11. LIMITION OF LIABILITY
Subject to Condition 1.1(b) Below where the Goods are sold to the person dealing as a consumer the Company’s liability (if any) whether in contract, tort or otherwise in respect of any defect in the Goods or for any breach of the Contract or of any duty owed to the Customer in connection therewith shall be limited in aggregate to the price of the goods. Where the Goods are sold to a person dealing as a consumer nothing in these Conditions shall affect the statutory rights of the Customer. In this Condition the word “Goods” shall include goods supplied pursuant to the provisions of Condition 10.
The Company shall have a general lien over all Goods and property o the Customer in the possession of the Company in respect of all unpaid debts due from the Customer to the Company.
If the Customer shall: make default in or commit any material breach of the terms and conditions of any Contract with the Company; or commit any act of bankruptcy or an order shall be made or an effective resolution shall be passed for the winding up of the Customer (other than for the purposes of amalgamation or reconstruction) or a meeting shall be convened for the purpose of considering a resolution that the customer shall be so wound up; or convene a meeting for the purposes of making or proposes or enters into any arrangement or composition for the benefit of its creditor; THEN AND IN THAT EVENT the Company shall have the right without notice to the Customer and without prejudice to any other claim or right which the Company may make or exercise to determine all or any of its Contracts then outstanding with the customer
No waiver by the Company of any breach of the Contract shall be considered as a waiver of any subsequent breach of the same or any other provision of that contract.
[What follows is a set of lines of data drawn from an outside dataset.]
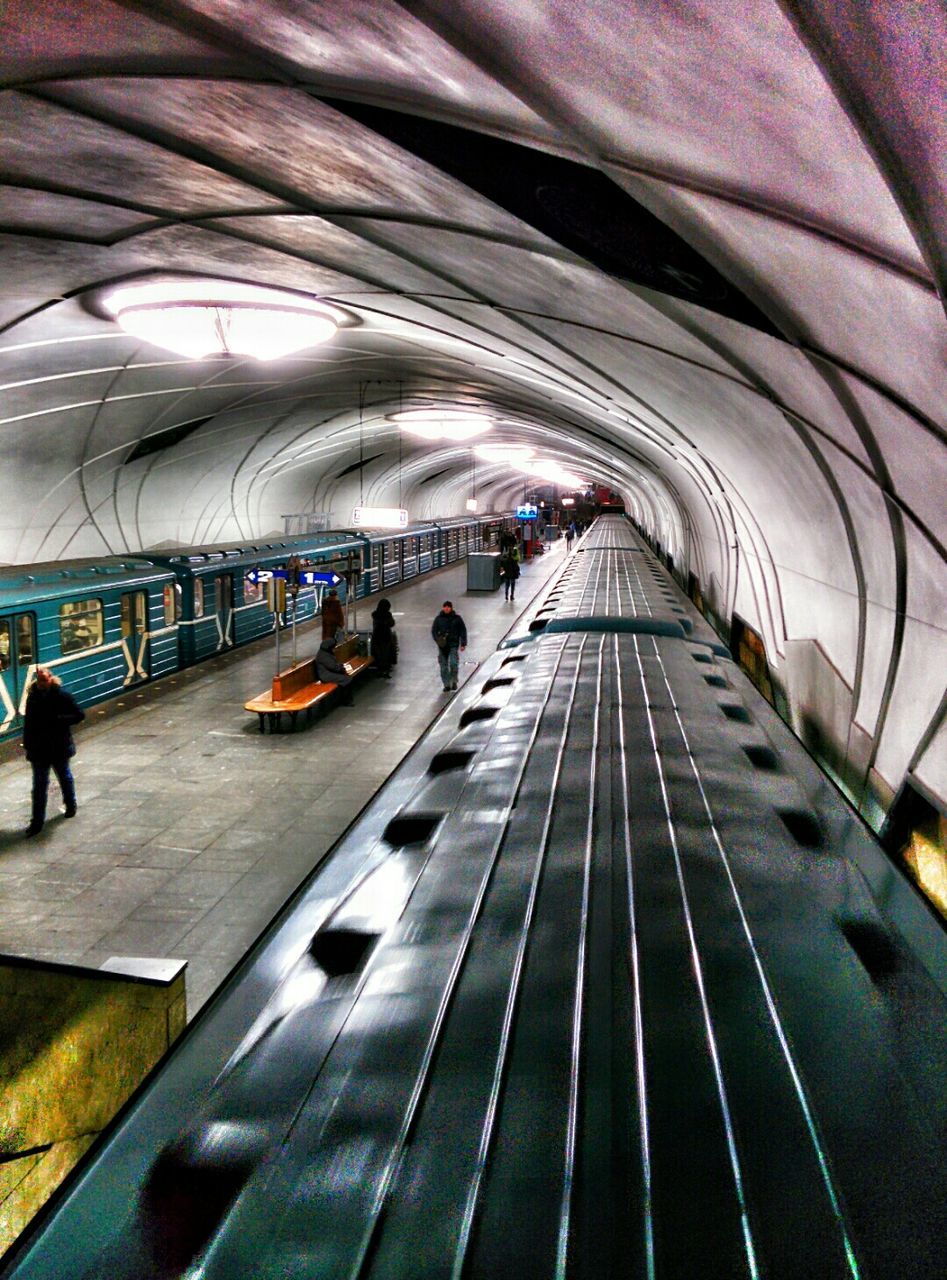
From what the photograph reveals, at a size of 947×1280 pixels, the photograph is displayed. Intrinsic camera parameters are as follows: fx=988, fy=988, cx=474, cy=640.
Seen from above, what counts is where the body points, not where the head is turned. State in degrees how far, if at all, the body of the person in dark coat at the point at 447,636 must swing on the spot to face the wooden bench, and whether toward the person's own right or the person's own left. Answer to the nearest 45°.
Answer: approximately 45° to the person's own right

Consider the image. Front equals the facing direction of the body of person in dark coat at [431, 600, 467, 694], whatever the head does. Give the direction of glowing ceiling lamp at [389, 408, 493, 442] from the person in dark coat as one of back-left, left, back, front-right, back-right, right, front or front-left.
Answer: back

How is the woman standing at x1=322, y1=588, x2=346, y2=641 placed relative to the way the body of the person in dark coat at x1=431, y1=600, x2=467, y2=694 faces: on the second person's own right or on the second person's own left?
on the second person's own right

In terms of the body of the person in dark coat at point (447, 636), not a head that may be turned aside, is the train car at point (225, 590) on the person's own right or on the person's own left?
on the person's own right

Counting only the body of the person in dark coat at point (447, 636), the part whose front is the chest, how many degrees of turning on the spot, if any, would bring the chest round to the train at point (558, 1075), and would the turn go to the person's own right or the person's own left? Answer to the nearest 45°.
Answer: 0° — they already face it

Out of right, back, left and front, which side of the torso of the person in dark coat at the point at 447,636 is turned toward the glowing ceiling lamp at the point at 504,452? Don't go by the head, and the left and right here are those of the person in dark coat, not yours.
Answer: back

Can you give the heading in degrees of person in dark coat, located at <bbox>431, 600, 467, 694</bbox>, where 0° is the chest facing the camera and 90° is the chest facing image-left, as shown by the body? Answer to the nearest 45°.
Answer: approximately 0°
These Conditions and all Contracts between the Company and the Customer shall be governed by and construed in accordance with Irish Law and the Company and the Customer submit to the jurisdiction of the Courts of Republic of Ireland. If any provision of these Conditions is held by any competent authority to be invalid or unenforceable in whole or in part the validity of the other provisions of these Conditions and the remainder of the provision and of these Conditions shall remain unaffected thereby.
(i) All communications hereunder shall be sent to the Company at Upper William Street, Limerick, quoting the Order Number and to the Customer at the address to which the contract is sent or to such other addresses as the Customer may stipulate in writing to the Company (ii) Communications sent by cable facsimile transmission or telex or delivered in person shall be deemed to have arrived when sent or as the case may be delivered. Communications sent by first class inland post or by Airmail post from overseas shall be deemed to have arrived 48 hours and seven days after posting respectively.